▶ **Activity**
While copying the entries exactly, leave out each picture they contain.

___ Entries shown

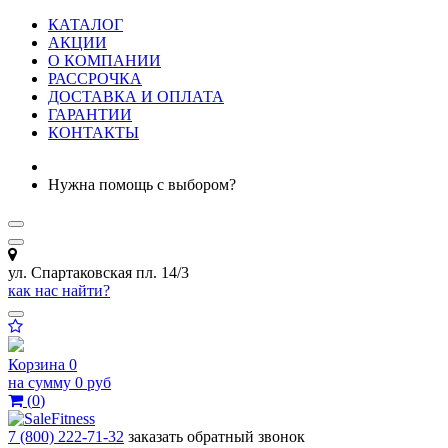
КАТАЛОГ
АКЦИИ
О КОМПАНИИ
РАССРОЧКА
ДОСТАВКА И ОПЛАТА
ГАРАНТИИ
КОНТАКТЫ
Нужна помощь с выбором?
ул. Спартаковская пл. 14/3
как нас найти?
Корзина
0
на сумму
0 руб
(
0
)
7 (800) 222-71-32
заказать обратный звонок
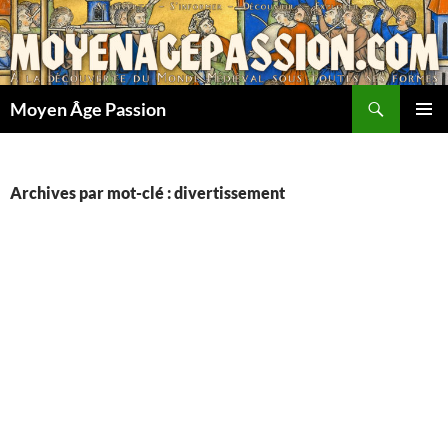
Aller
au
contenu
Recherche
Moyen Âge Passion
MENU
PRINCI
Archives par mot-clé : divertissement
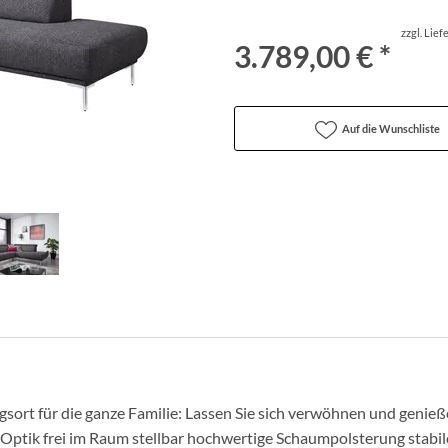
zzgl. Lie
3.789,00 € *
Auf die Wunschliste
ort für die ganze Familie: Lassen Sie sich verwöhnen und genie
e Optik frei im Raum stellbar hochwertige Schaumpolsterung stabi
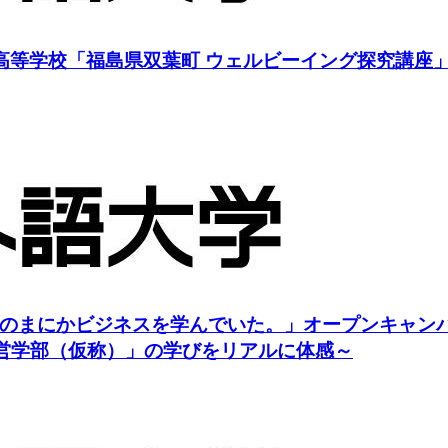
等学校「福島県双葉町 ウェルビーイング探究講座」を
のまにかビジネスを学んでいた。」オープンキャン
経営学部（仮称）」の学びをリアルに体感～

______

▶ **Exercise output**
КАТАЛОГ
АКЦИИ
О КОМПАНИИ
РАССРОЧКА
ДОСТАВКА И ОПЛАТА
ГАРАНТИИ
КОНТАКТЫ
Нужна помощь с выбором?
ул. Спартаковская пл. 14/3
как нас найти?
Корзина
0
на сумму
0 руб
(
0
)
7 (800) 222-71-32
заказать обратный звонок
Aller
au
contenu
Recherche
Moyen Âge Passion
MENU
PRINCI
Archives par mot-clé : divertissement
zzgl. Lie
3.789,00 € *
Auf die Wunschliste
ort für die ganze Familie: Lassen Sie sich verwöhnen und genie
e Optik frei im Raum stellbar hochwertige Schaumpolsterung stabi
等学校「福島県双葉町 ウェルビーイング探究講座」を
のまにかビジネスを学んでいた。」オープンキャン
経営学部（仮称）」の学びをリアルに体感～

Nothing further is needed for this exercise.